The circle will continue to run in an iterative process until optimal consensus has been found.

It is noteworthy that this circle pattern is not limited to small numbers of individuals, but is even applied as a system of governance between groups and nations. The ideal is that at any level of a successful solution, a living and nurturing relationship between very different elements will be found, and that the sequence of perspectives to create this relationship is by no means arbitrary. The eight perspectives included above follow a strict pattern of building upon each other; any other combination will fail to produce the desired result.

Can we apply such patterns in today’s emerging common practices? We probably will have to, since commons are not possible without balance-seeking processes whose fruits we cannot fully foresee. We need to introduce complementary patterns that facilitate the dynamics of economic relationships. We need to explore patterns of communication that allow us to establish working cooperation and innovation. We need to identify the optimum sizes and qualities of our habitat. We need to balance privacy and individuality with our mutual dependence.

Pattern languages will help us to avoid schematic thinking and grasp the deeper complexity and the degrees of freedom involved in a world that is evolving into true togetherness – because the ways of command and control, of money and power, and conventional economic thinking, have proven to be way too primitive to solve the problems they have created.

Reference

Alexander, Christopher with Sara Ishikawa, Murray Silverstein, Max Jacobson, Ingrid F. King and Shlomo Angel. 1977. A Pattern Language: Towns, Buildings, Construction.

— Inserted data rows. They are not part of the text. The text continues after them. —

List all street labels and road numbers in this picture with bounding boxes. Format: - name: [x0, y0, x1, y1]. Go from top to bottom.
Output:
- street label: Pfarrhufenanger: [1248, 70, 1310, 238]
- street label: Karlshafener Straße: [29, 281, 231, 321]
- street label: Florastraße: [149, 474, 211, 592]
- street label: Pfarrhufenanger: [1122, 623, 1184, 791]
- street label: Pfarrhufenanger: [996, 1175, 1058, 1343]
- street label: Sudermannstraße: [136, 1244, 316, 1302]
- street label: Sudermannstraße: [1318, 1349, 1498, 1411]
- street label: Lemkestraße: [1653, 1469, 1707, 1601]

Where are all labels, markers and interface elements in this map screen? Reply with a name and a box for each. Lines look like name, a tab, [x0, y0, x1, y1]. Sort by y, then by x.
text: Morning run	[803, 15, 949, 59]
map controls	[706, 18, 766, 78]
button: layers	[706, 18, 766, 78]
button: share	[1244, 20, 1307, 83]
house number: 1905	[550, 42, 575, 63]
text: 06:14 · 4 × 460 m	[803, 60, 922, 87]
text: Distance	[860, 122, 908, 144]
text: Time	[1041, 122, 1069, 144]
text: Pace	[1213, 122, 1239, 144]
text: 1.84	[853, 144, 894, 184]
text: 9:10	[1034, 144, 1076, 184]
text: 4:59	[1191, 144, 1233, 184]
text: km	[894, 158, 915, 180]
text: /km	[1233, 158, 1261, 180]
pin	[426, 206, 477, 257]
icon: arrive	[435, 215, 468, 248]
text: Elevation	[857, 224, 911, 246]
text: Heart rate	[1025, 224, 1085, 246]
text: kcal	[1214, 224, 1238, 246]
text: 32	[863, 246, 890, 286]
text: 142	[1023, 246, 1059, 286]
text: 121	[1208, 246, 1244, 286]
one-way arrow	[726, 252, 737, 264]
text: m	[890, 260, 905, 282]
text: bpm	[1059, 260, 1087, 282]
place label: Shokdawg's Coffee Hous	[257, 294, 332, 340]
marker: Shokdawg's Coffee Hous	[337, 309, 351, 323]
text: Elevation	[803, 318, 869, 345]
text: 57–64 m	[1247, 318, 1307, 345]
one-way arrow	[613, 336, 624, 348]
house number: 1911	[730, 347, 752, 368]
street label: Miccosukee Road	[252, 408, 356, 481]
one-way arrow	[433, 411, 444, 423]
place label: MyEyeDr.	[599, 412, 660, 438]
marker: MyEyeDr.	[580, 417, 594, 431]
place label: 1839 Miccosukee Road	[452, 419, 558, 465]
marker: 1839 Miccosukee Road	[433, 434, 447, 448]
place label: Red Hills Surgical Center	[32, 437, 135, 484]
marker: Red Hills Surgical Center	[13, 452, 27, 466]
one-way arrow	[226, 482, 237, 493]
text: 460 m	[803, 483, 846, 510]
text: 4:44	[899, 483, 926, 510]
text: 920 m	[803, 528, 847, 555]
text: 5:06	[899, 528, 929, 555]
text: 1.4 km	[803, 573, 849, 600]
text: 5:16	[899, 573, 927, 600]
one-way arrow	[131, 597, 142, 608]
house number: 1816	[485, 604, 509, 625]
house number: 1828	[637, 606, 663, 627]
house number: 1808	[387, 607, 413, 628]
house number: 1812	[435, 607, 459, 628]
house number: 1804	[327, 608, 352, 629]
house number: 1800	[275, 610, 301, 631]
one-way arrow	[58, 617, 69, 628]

New York. Center for Environmental Structure Series.

  • 1. Object Oriented Programming treats chunks of code as entities that can be treated like objects with properties and behavior. It is not only a way to accelerate coding, but also a way to make code reusable and more understandable.
  • 2. There are new approaches like “transdiciplinary research” that are aware of this dilemma. But they often lack a clear methodology to include a multitude of perspectives. Pattern languages are a way to organize the theoretical field in a way that is open to almost anything that exerts relevant influence and coexists in a given field of reality. It is interesting that Alexander has mixed his architectural and planning patterns with a lot of cultural, political and sociological patterns, expressing the needs and wants of humans in their life cycle – simply by understanding that architecture is meant to meet human needs, and social reality is always in immense interplay with spatial reality. Pattern communities therefore not only allow for inclusion of practical perspectives, they live on them.
  • 3. Brad Appleton, quoted in http://hillside.net/patterns.
  • 4. See for example the “Ontology Design Catalogue” of the University of Manchester: http://www.gong.manchester.ac.uk/odp/html/index.html or the “Design Pattern Repository” of the Aristotle University of Thessaloniki: http://percerons.
  • 5. The term “passive competence” stems from linguistics and means to be able to understand a language without necessarily being able to speak it actively. Passive competence means therefore to understand what an expert is doing without necessarily being an expert oneself. Passive competence is grossly neglected in our education systems.
  • 6. See James Quilligan’s essay on pp.73–81.
  • 7. See Andreas Weber’s essay on pp. 6–12.